Monday, October 25, 2010
This is ridiculous. I don't know what I'm doing wrong. There is nothing wrong with my thyroid, I've been trying really hard to eat better the past few weeks...I just don't know.
I went to a 70th birthday party for Paul's wild and fun Uncle Jim on Friday night. My friend Shannon, who has lost a lot of weight this past year and looks fabulous was sitting with me at one of the tables. I am really happy for her, but at the same time I felt like everyone was looking at ME because I (felt like) I was the fattest person in the room. I couldn't believe how self-concious I felt. I had a few tostitos with spinach dip and felt incredibly guilty. When we got in line for food, I felt like everyone was judging what I was going to eat.

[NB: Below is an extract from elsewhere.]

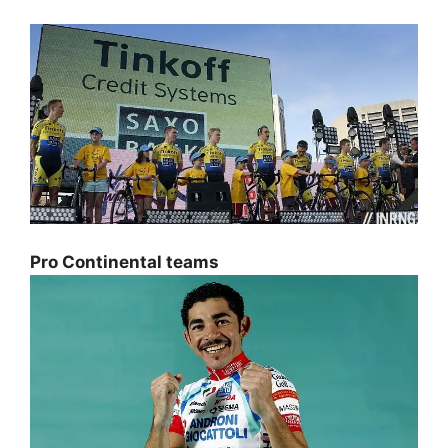
Pro Continental teams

This was absolutely absurd thinking, but I couldn't help it. I felt like everyone was thinking, "Look at her, why is she eating that?" I have never felt like this before. Eventually I felt better but it really disturbed me. And then to top it off I step on the scale this morning and discover a 1.5 lb. gain from last week. I can't do this anymore. I don't understand what's happening to me and why. I was on my feet all day yesterday doing laundry, cleaning, cooking, decorating, etc. and by the end of the day my heels hurt so badly I could barely walk. They still hurt a little today. I know it's because of my weight. I am so depressed on the inside because of this. I don't really show it on the outside but I can feel that I'm sad. I hate feeling this way. I am supposed to be going to try on dresses for my wedding soon and I am dreading it. This is supposed to be an exciting and happy time! I am terrified! I can't bring myself to do it! I don't know what I'm going to do.
In the meantime, I'll be pondering my next move.